Unlike most darts players, who graduate through the smoky, wood-panelled ranks at clubs like the one in Randfontein, Moodley was a pub hustler, learning the game as a student while playing for Black Label quarts in Overport hotels such as the Admiral and the Hilltop.

“It used to take about 20 quarts before I was beaten,” he says of his hustling days in the mid-1980s.

“We would get six small glasses of beer per quart for me and my friends and, in return, they would throw me a braai on the weekend. We were watched by the gangs, the Crimson League and the Salots. They knew I was hustling. They didn’t mind because I was a student. It was a good school to learn. People interrupt you, they walk across you. It’s a pub; people don’t give a shit.”

Known as “Jiver” because of his tendency to bend his knees after throwing and his jive-talkin’ ways, Moodley is one of the sport’s larger-than-life heroes. He can both tell a good joke and be the butt of one, one of the few characters who is able to tease the more naturally reserved West Randers in a way they all secretly love.

What’s most noticeable watching the community in action in Randfontein, a low-lit place full of bric-a-brac and carpets of truly unique colour combinations, with the chalk for scoring collected in miniature potjies beneath the boards, is their sense of camaraderie.

They curse together and drink and smoke together, and then curse and drink and smoke together some more. It can mean a long evening, although you rather feel that speed darts – followed by a mandatory quick round of lager – would somehow be anathema to the communities’ leisured sensibilities.

Dartsclub in Randfontein
Camaraderie plays a big part in darts, lubricated by rounds of lager. (Madelene Cronjé)

Which is not to say that there aren’t fault lines in the sport. There have been issues about the status of professional players in the local association and some of the younger, more ambitious players have a sense of grievance towards Darts South Africa for not doing more to promote a sport that translates easily to television and is often fun to commentate.

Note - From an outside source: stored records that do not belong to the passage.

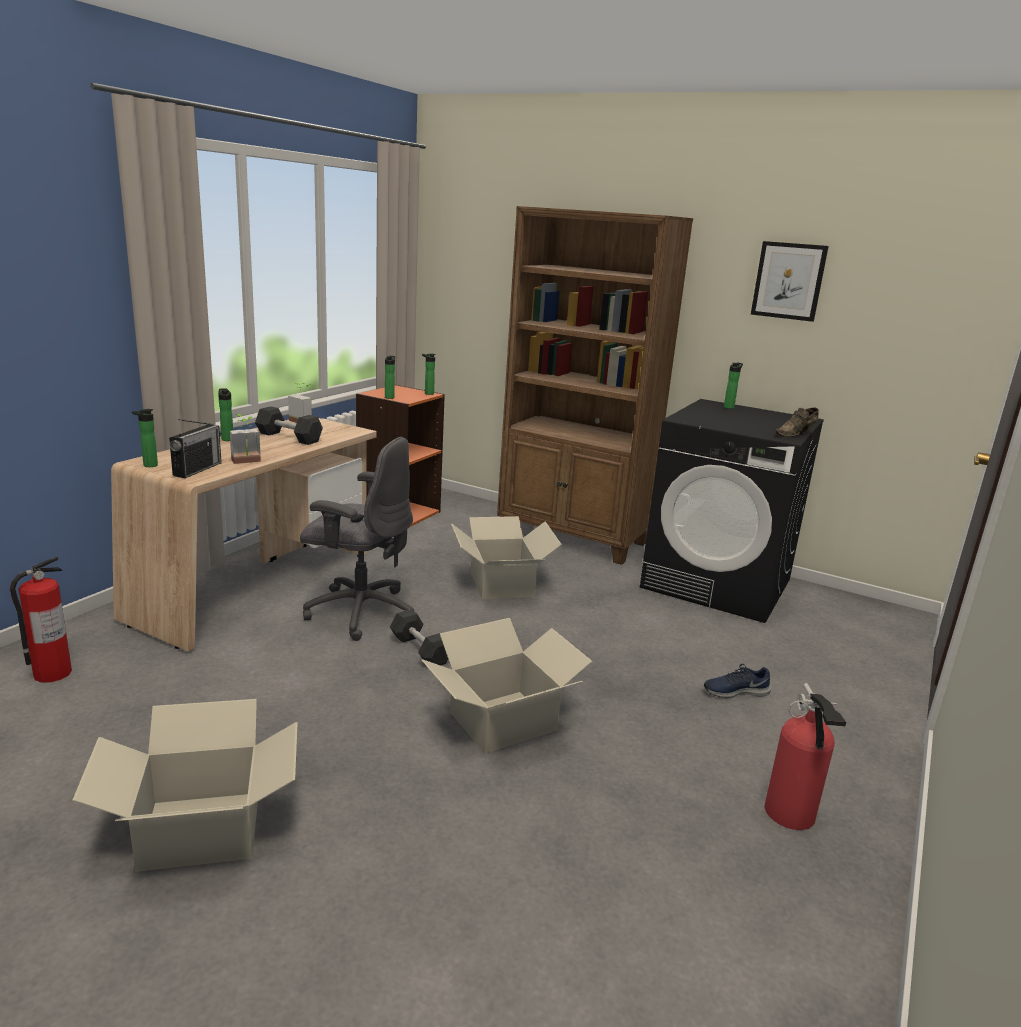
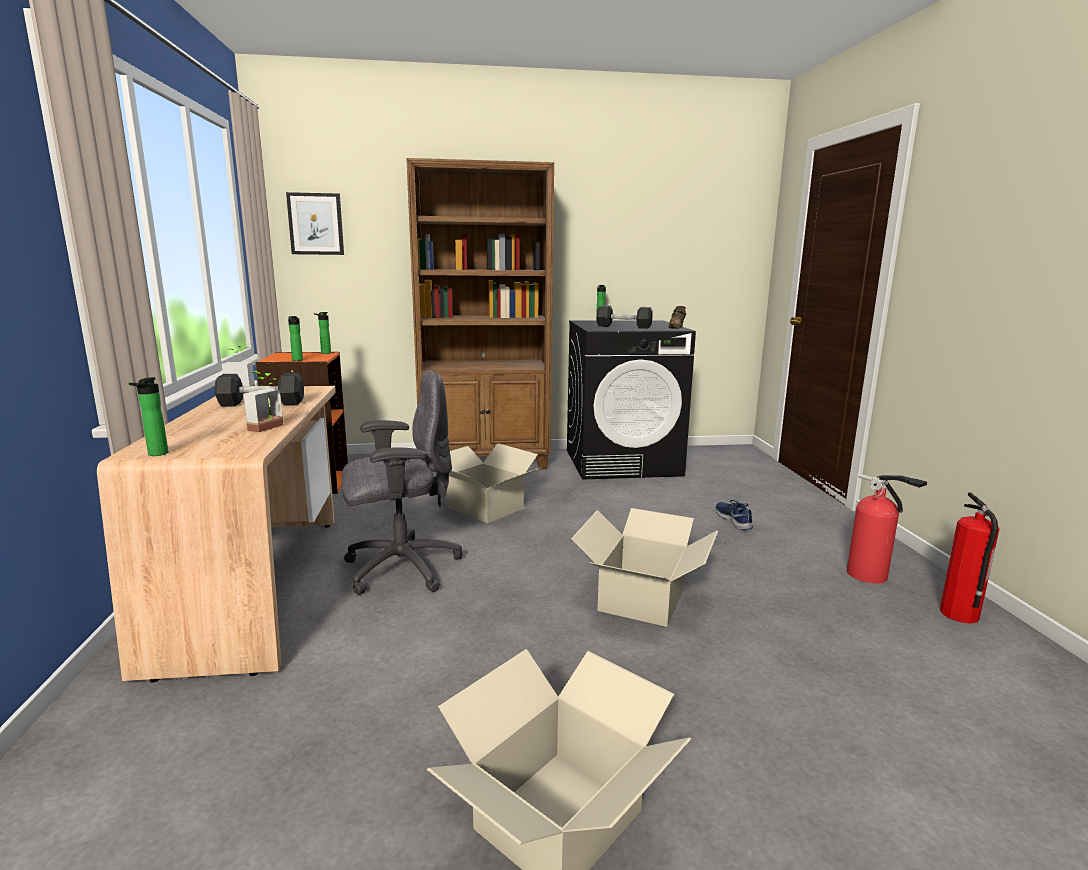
camera: 35 degrees left, 5 degrees down
fire extinguisher [10,556,72,683] -> fire extinguisher moved to [940,492,999,624]
radio [169,419,222,478] -> none
bottle [218,388,233,441] -> none
grey dumbbell [390,609,448,666] -> grey dumbbell moved to [597,305,653,329]
blue shoe [704,664,771,698] -> blue shoe turned 120 degrees clockwise [715,500,753,530]
picture [751,241,829,322] -> picture moved to [286,192,344,255]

Darts in South Africa has no instantly recognisable heroes or men who are asked for their autograph when they pop down to the local pizzeria, unlike, say, Raymond van Barneveld of the Netherlands. With money and television time being limited, this is unlikely to change quicker than you can say 501.

Darts’s Codesa
Whatever the minor stresses and strains of the sport, “Jiver” and Pillay still qualify as darts brekers [bruisers]. Both were there in 1993 when the respective racially defined organisations played against each other for the first time – darts’s Codesa, if you like – and Moodley tells a good yarn about what a surreal day it was.

“There we all were by the Goodwood showgrounds for the nationals and the nonracial guys enter the hall from the one side and the white guys come in from the other. We walk straight past each other. Don’t say a word, checking each other out as if to say: ‘Who are you?’ Strange thing was that honours were shared at that tournament between the white guys and the nonracial guys. Out of that comes the first unity board. We were one of the first, if not the first, sports in South Africa to amalgamate.”

The Western Cape is again the site of a big tussle as the National Championships unfold this week. Losper, who is known as “The Sensation” in darts circles, is expected to give the upcountry boys a run for their money, as is Petersen, known to aficionados as “The Spartan” and now campaigning out of Yorkshire from where the substantial professional rewards of the European circuit beckon like a bull’s-eye.

There are others in the mix, such as upcountry players such as the talented Shawn Hogan. They will be doing everything they can to wrest the initiative away from sundry Spartans and sensations, hoping to do well enough for a seat on the plane to Turkey.